┏━━

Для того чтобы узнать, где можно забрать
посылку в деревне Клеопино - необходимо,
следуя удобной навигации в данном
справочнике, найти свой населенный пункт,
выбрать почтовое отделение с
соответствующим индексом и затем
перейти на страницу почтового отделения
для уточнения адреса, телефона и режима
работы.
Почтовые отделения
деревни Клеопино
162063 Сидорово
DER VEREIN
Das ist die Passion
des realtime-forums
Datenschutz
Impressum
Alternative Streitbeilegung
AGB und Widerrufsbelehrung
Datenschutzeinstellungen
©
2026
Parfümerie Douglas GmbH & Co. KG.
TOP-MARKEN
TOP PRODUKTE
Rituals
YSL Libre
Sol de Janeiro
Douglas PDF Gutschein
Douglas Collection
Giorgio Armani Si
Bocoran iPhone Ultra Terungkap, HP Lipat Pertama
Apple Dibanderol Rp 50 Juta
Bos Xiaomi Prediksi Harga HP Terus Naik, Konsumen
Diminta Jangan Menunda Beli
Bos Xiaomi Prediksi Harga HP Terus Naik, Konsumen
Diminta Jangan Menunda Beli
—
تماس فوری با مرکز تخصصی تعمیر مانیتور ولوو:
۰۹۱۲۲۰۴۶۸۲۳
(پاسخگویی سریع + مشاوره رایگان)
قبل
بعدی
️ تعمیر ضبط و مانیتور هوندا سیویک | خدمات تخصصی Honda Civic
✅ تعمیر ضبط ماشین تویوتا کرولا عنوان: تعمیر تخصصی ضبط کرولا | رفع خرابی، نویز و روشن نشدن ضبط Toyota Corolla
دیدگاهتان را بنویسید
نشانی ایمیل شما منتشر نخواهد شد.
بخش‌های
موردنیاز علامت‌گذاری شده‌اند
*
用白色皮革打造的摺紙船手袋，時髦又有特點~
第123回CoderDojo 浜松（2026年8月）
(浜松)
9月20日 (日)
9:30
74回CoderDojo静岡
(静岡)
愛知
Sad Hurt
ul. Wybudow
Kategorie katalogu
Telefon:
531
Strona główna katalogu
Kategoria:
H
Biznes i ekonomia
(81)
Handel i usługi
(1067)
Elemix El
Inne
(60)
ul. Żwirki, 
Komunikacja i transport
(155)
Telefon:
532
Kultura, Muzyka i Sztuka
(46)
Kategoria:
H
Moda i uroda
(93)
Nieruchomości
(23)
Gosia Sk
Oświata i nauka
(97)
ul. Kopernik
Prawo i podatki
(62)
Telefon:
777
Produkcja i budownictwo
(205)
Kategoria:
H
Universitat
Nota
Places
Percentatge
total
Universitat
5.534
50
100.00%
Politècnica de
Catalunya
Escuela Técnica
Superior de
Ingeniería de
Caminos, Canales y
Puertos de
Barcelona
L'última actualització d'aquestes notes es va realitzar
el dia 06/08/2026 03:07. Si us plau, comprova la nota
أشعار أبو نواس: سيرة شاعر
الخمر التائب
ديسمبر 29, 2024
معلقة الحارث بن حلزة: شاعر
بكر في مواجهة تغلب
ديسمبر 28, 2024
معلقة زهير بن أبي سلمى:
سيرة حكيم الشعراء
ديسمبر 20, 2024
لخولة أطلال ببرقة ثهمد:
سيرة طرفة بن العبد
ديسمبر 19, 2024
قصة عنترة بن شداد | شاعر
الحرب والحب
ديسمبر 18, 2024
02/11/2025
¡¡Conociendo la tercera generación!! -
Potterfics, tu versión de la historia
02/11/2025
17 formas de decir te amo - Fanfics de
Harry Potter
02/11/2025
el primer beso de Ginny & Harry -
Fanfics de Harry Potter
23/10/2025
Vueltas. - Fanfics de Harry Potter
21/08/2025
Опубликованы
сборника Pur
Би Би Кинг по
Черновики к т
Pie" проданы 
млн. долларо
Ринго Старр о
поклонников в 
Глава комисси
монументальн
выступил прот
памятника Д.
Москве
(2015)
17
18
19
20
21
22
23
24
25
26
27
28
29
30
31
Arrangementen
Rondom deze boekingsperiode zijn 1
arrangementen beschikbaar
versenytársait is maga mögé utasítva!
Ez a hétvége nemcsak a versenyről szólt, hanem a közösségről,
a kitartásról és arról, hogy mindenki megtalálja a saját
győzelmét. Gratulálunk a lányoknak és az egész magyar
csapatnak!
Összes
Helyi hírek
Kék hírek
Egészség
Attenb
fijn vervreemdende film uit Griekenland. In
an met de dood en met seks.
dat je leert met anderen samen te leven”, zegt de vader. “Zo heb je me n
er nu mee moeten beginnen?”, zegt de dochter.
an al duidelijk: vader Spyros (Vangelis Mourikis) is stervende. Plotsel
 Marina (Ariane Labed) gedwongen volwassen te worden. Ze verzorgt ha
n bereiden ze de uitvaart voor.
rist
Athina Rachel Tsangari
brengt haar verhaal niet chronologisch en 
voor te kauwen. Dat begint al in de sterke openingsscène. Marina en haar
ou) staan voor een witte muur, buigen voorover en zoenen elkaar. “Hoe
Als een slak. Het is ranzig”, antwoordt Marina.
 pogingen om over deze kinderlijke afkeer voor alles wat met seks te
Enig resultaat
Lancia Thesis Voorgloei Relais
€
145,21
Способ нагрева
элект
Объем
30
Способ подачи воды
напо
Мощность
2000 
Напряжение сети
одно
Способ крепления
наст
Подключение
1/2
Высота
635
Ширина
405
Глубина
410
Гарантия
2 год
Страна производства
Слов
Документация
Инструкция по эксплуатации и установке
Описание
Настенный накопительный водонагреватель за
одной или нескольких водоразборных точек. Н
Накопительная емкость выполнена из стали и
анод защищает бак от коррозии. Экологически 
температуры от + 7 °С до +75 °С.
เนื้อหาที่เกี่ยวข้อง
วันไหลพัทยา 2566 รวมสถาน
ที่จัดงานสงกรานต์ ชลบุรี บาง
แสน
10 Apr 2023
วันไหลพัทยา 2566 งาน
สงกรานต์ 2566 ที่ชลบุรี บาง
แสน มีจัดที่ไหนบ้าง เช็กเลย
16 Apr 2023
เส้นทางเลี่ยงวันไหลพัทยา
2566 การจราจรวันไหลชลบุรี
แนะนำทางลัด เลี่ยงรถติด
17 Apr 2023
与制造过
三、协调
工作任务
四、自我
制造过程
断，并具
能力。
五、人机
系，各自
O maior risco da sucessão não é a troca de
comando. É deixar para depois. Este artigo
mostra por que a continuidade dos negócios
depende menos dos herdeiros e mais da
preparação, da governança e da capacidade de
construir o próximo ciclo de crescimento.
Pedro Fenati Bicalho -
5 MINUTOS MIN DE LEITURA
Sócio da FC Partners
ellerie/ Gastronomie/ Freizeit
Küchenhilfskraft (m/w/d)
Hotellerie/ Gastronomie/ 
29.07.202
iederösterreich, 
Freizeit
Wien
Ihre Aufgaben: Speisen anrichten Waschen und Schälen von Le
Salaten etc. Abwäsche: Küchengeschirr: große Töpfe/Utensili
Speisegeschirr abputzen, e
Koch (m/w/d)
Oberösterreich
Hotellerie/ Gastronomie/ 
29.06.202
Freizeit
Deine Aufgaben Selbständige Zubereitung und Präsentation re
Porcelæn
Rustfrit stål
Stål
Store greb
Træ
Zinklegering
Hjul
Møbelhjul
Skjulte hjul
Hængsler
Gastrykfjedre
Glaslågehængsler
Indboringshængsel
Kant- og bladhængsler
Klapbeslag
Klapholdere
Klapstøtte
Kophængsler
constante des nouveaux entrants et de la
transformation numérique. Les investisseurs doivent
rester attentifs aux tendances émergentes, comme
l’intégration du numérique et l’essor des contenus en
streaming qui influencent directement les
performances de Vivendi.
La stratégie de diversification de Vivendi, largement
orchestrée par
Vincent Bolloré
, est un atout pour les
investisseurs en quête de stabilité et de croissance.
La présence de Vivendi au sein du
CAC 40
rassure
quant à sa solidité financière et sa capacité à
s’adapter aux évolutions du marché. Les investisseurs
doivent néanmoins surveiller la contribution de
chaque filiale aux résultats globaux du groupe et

┗━━

* **REQUEST**:
Given the data above, transcribe exactly the lines from the one containing "Moda i uroda" down to the one containing "L'última actualització d'aquestes", and no others.

* **WRITTEN SOLUTION**:
Moda i uroda
(93)
Nieruchomości
(23)
Gosia Sk
Oświata i nauka
(97)
ul. Kopernik
Prawo i podatki
(62)
Telefon:
777
Produkcja i budownictwo
(205)
Kategoria:
H
Universitat
Nota
Places
Percentatge
total
Universitat
5.534
50
100.00%
Politècnica de
Catalunya
Escuela Técnica
Superior de
Ingeniería de
Caminos, Canales y
Puertos de
Barcelona
L'última actualització d'aquestes notes es va realitzar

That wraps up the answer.